C'est sur les bancs de la Sorbonne que la bretonne Clémentine rencontre le syrien Abdel-Razak. Il est doctorant en Histoire et rêve de marquer de son empreinte la politique de son pays. de leur union naît le petit Riad, aux cheveux blonds comme les blés. Son diplôme en poche, frustré par l'appréciation ''honorable'' du jury, Abdel-Razak postule à l'étranger et c'est vers Tripoli et la Libye de Kadhafi que s'envole la petite famille. Riad a deux ans.Le choc est rude, entre les rues désertes, les queues à la coopérative alimentaire et le logement vétuste qu'il ne faut jamais quitté sous peine de le voir réquisitionné par un autre locataire. Après cette première expérience dans une dictature arabe, les Sattouf reviennent en Bretagne mais le professeur d'histoire ne se laisse pas décourager et accepte un nouveau poste, en Syrie cette fois. Il y retrouve sa famille, installée dans un petit village, près d'Homs. Riad y découvre le pays d'Hazed Al-Assad, sale, pollué, éternellement en chantier et profondément anti-américain et anti-sémite. Ses cheveux blonds font tache, il est la cible de ses cousins, violents et racistes. Son père, convaincu que l'avenir de son pays passe par une transformation radicale des mentalités, rêve d'un arabe instruit et laïc, mais sous la pression familiale, son comportement change. Il se fait plus autoritaire, enseigne le Coran à son fils. le retour en Bretagne pour les vacances est un soulagement. Pourtant, cette parenthèse ne saurait durer. A la rentrée, Riad devra intégrer l'école syrienne, ce qui le terrifie.

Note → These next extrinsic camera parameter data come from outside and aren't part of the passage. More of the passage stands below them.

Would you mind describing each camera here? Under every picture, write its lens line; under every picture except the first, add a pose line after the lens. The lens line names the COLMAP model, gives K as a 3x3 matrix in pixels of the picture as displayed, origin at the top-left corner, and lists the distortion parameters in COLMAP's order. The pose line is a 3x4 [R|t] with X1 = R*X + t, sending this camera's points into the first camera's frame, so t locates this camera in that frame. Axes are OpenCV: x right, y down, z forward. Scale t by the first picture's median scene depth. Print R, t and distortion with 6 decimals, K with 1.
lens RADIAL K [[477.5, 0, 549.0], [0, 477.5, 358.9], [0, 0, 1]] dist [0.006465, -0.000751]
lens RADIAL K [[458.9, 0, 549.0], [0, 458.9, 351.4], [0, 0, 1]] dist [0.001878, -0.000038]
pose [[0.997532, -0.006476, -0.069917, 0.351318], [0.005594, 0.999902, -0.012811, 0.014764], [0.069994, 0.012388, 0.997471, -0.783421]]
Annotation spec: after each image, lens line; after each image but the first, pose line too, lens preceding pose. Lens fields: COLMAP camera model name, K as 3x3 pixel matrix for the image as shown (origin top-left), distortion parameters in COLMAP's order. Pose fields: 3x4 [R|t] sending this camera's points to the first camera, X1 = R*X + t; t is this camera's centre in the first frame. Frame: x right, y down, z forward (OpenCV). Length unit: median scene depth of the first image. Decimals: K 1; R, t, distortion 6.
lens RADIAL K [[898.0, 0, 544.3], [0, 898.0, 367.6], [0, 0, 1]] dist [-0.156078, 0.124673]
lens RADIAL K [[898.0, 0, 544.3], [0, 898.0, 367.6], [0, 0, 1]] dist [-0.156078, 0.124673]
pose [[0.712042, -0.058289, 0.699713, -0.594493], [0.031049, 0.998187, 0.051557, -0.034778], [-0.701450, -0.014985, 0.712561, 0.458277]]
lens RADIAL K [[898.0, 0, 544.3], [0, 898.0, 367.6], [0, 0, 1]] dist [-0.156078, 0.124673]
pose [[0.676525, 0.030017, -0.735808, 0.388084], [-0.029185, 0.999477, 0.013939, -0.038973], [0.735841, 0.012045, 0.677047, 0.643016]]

Ce premier volet autobiographique aborde les années 1978-1984 de la jeunesse nomade de
Riad Sattouf. C'est un regard d'enfant qu'il jette sur le monde qui l'entoure, les souvenirs d'une enfance partagée entre la France, la Lybie et la Syrie. Outre le choc culturel et l'adaptation difficile dans des pays qui sont loin d'être des démocraties, racontés avec candeur et humour malgré la violence et la laideur, Sattouf évoque aussi le couple parental avec tendresse. La mère est un peu transparente, elle semble docile, suivant son mari par monts et par vaux, acceptant ses décisions sans broncher. Pourtant, elle sait aussi faire entendre sa voix quand son mari dépasse les bornes ou quand elle s'inquiète pour son fils. le père est le personnage principal de ce premier tome. Optimiste, sûr de ses capacités, critique envers ses compatriotes, il manque parfois de nuances mais pour son fils, il est un héros du quotidien, celui qui a toujours raison, qui sait tout sur tout, qui va changer le monde. Pour le lecteur qui n'a pas la piété filiale, il apparaît parfois exaspérant, naïf, vantard, autoritaire, etc. Mais la famille est heureuse et fait front face à l'hostilité.
Aux souvenirs de l'enfant se mêle, évidemment, le jugement de l'adulte qui n'est pas tendre sur cette vie itinérante dans ces dictatures arabes. Tout n'est que violence, laideur et grisaille. Les enfants grandissent dans la haine de l'autre, les femmes sont brimées, les odeurs agressives, la misère est partout, même la famille est un lieu de conflits, de brimades, de terreur. Heureusement, Sattouf sait accompagner son propos de beaucoup de tendresse, d'amour et d'humour. Un témoignage intéressant et instructif.